Nathan Elvery 26 July 2010

A step change into the commercial world

A step change into the commercial world image

Nathan Elvery explains how his authority has set up a trading company in the social heathcare market

Croydon LBC is the latest authority to agree to form a local authority trading company (LATC) in a move which is designed to safeguard the future of its ‘excellent’-rated adult care provider services.

As part of the council’s radical ‘Step change’ programme which is looking to develop new and cost-effective service delivery models to cope with the tough financial landscape, the capital’s largest borough has opted for a commercial move which few other councils have tried in the social care field.

Essex CC became the first authority to use the legislation last year. David Finch, the county’s deputy leader and cabinet member for finance and transformation, predicted soon after the launch of ‘Essex cares’ that there would be a financial surplus in ‘two or three years’.

That move – like Croydon’s – was prompted by the onset of personal care budgets allowing people to spend where they chose, including with private companies which are free from the trading restrictions local authorities find themselves under.

To rid itself of those shackles, Croydon has agreed to set up a company which will trade in day services for people with learning disabilities, a tailored employment facility for disabled people, together with an already-successful and well-regarded equipment service for people with mobility problems.

These will now be transformed by the establishment of an LATC – opening up greater choice to residents, and to other authorities which want to buy Croydon’s services. The social healthcare market is already a busy place, with numerous providers already competing for a share of the personalised budget prize. For the first time, because they are part of an LATC, these services will potentially be available to anyone who wants them – and not restricted to only those who meet strict eligibility criteria. Croydon’s LATC will build on the high reputation these services already enjoy, to develop and provide a range of good-quality, personalised services that offer value for money.

This move will represent a significant shift in the way the council operates, and allow it to trade in the open market.

Councils have the power to create LATCs under the Local Government Act 2003. However, the creation of Croydon’s LATC has not been without contention. Opposition politicians in the borough have labelled it privatisation, but that description belies the fact that the council, and, by default, taxpayers, will own 100% of the shares in any new company.

Directors at the authority are also hoping it will bolster the borough’s reputation as a place renowned for enterprise.

Any profits will be reinvested in frontline services, council reserves or contribute towards the development of services provided by the company.

When it was launched last year, bosses at Essex indicated that Essex cares could earn the authority dividends of more than £3m a year.

The scale of the Croydon company would be smaller, but hopes for its financial future run similarly high.

There have also been discussions about Croydon’s new LATC taking over the running of some local NHS services, where there is a natural fit.
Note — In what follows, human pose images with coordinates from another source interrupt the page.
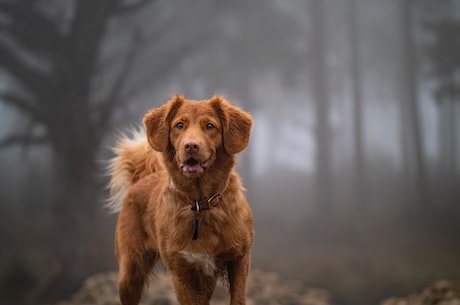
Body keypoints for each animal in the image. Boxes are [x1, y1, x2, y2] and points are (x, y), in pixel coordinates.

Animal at [107, 95, 255, 304]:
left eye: (210, 126)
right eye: (179, 125)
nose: (190, 145)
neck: (201, 203)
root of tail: (144, 178)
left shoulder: (239, 259)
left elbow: (238, 298)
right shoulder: (182, 271)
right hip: (130, 273)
Hannah Miller, Croydon’s executive director of adult services and housing, said: ‘The same services will be delivered by the same people in the same places. The main difference is that, for the first time, more people will be able to access them, and we would improve financial efficiency at the same time.

‘We could also potentially market the services to other local authorities, earning income which can be put back into other services, as well as selling goods and services to individual members of the public who might not otherwise meet eligibility criteria – which at the moment, we are prevented from doing. The LATC will open huge new opportunities for us.

‘There are obvious challenges to service delivery with the reduction in government funding – but, if councils are willing to be truly innovative, there are also some great opportunities in front of us.’